Второй ношей, от которой их избавили, была вина. Рационалисты считают чувство вины исчезающим явлением, но психологи не согласны с ними. Вина, будь она признанной или подавленной, в той или иной степени кажется встроенной в человеческую природу, ибо никто не живет в полном соответствии со своими идеалами. Мы не только относимся к другим людям хуже, чем предписывает нам совесть; мы также подводим себя, зарывая свои таланты и упуская возможности. И даже если нам удается сдержать сожаления в дневное время, бессонными ночами они являются к нам:

…повторенье через силу

Себя и дел своих, и запоздалый

Позор открывшихся причин; сознанье,

Что сделанное дурно и во вред

Ты сам когда-то почитал за доблесть[236].

Т. С. Элиот.

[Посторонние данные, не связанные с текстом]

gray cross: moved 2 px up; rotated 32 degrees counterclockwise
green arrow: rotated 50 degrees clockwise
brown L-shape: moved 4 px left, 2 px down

Литтл Гиддинг

Неизбывная вина снижает созидательную деятельность. В острой форме вина может перерасти в ярость самобичевания, заглушающую всю жизнь. Павел ощущал его силу, прежде чем достиг освобождения: «Бедный я человек! кто избавит меня от сего тела смерти?» (Рим 7:24)

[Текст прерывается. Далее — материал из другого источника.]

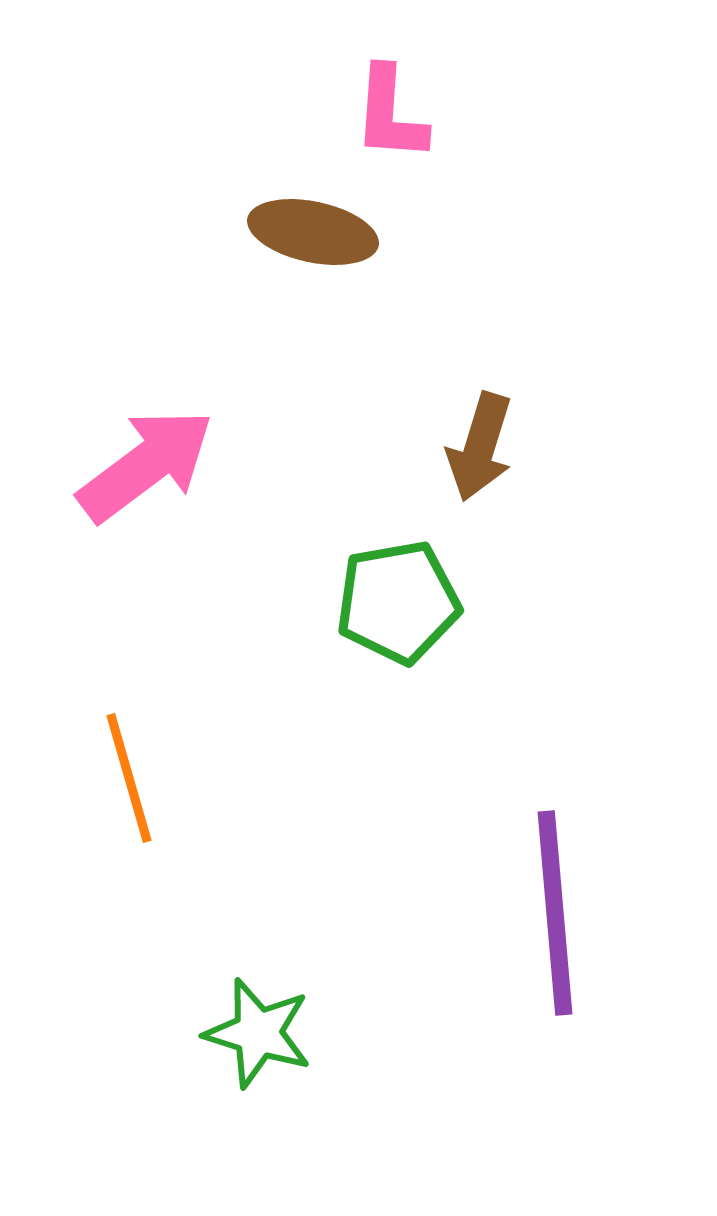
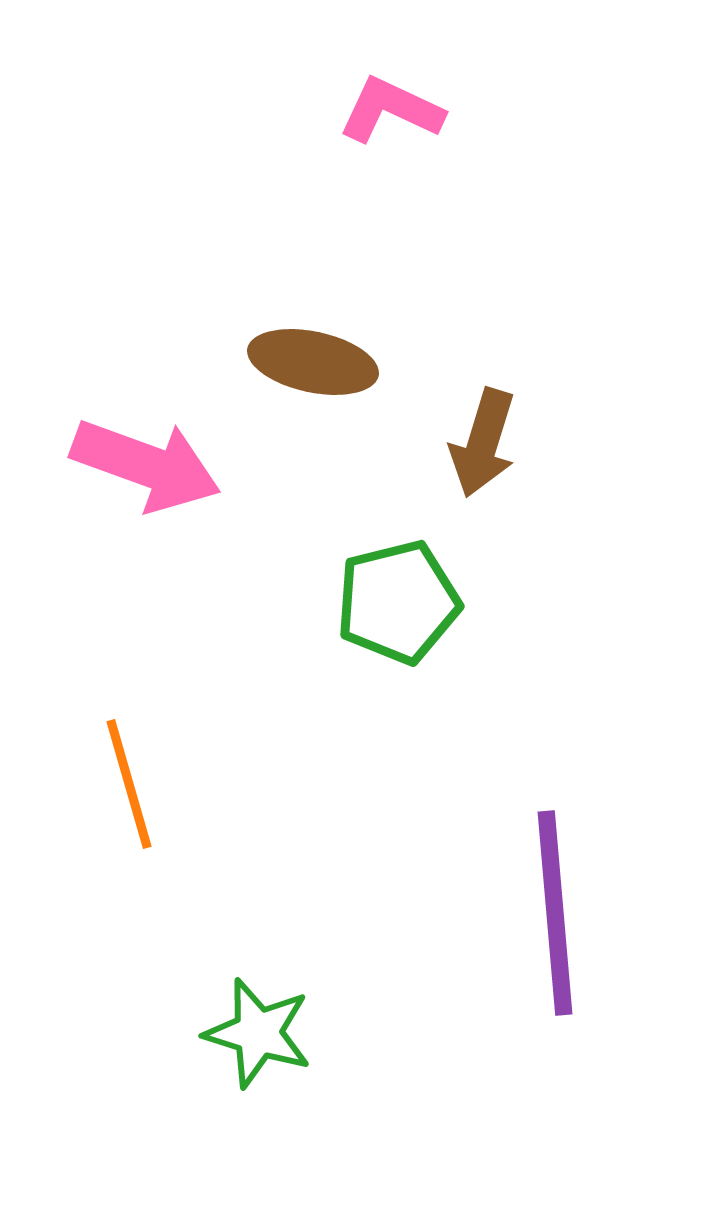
pink L-shape: moved 1 px right, 4 px up; rotated 111 degrees clockwise
brown ellipse: moved 130 px down
brown arrow: moved 3 px right, 4 px up
pink arrow: rotated 57 degrees clockwise
green pentagon: rotated 4 degrees counterclockwise
orange line: moved 6 px down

Третья ноша, избавление от которой испытали христиане, – тиски эго. Нет причин полагать, что до их новой жизни эти мужчины и женщины были хоть сколько-нибудь более эгоцентричны, чем остальные, но им было достаточно знать, что их любовь радикально ограничена. Они понимали, что «проклятие человека – любить, а любить порой хорошо, но достаточно – никогда». Теперь же это проклятие было разом снято.

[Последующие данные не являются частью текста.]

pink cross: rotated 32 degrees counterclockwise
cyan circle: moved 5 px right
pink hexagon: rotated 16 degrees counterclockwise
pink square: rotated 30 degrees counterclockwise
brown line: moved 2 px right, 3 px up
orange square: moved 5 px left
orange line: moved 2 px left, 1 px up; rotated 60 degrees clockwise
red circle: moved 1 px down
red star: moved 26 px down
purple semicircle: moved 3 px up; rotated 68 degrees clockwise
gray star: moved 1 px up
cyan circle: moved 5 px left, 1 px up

Нетрудно понять, как избавление от вины, страха и эго могло ощущаться, словно возрождение. Если бы кто-нибудь избавил нас от этих губительных помех, мы тоже называли бы его спасителем. Но это лишь уводит нас на шаг назад в рассмотрении нашего вопроса. Как христиане освободились от этой ноши? Какое отношение человек по имени Иисус, ныне покойный, имел к этому процессу, если честь освобождения приписывали ему?

Единственная сила, способная на метаморфозы описанного порядка, – любовь. Лишь в ХХ веке выяснилось, что в атоме заключена энергия самого солнца. Но для высвобождения этой энергии атом следовало бомбардировать извне. Так же и в каждом человеческом существе заключена любовь, причастная божественному – imago dei, образ Бога, как его иногда называют. И его тоже можно привести в действие только посредством бомбардировки – в данном случае любовью. Этот процесс начинается в младенчестве, когда поначалу не находящая взаимности улыбка матери, полная любви, пробуждает любовь в ее ребенке, и по мере развития координации движений вызывает его ответную улыбку. В детстве процесс продолжается. Любящий человек создается не призывами, правилами и угрозами. Любовь коренится в детях, только когда приходит к ним – поначалу, что важнее всего, от заботливых родителей. Говоря с точки зрения онтогенетики, любовь – ответное явление. В буквальном смысле реакция.

Подкрепим эту мысль реальным примером.

Он был стеснительным новичком в маленьком колледже на Среднем Западе, когда однажды утром преподаватель, которого он боготворил так, как молодежь боготворит свои образцы для подражания, начал занятие словами: «Вчера вечером я прочитал несколько самых важных предложений, какие только могу припомнить». И он продолжал читать их, а сердце юноши чуть не выскочило из груди, потому что он слушал собственные слова из работы, сданной преподавателю на прошлой неделе. Как он сам вспоминает об этом случае: «Не помню, что еще случилось за этот час, но никогда не забуду, что ощущал, когда звонок привел меня в чувство. Наступил полдень, октябрь никогда еще не бывал настолько прекрасным. Я ликовал. И с радостью отдал бы все, что бы у меня ни попросили, потому что ничего не желал. Я изнывал от желания только отдавать этому миру, который дал мне так много».

Если юношу до такой степени преобразил интерес, проявленный к нему со стороны простого человека, нетрудно вообразить перемены, произошедшие в первых христианах, когда они узнали, что Бог любит их. Воображение может подвести нас в этом случае, а логика не требуется. Если мы тоже чувствуем себя любимыми – не отвлеченно или в принципе, а явно и лично, – тем, в ком объединена вся сила и совершенство, этот опыт способен растопить наш страх, вину и корыстные интересы навсегда. Как говорил Кьеркегор, если бы в каждый момент настоящего и будущего я был убежден, что не происходит и не может произойти ничего, что разлучит нас с неизмеримой любовью Неизмеримого, это была бы причина для радости.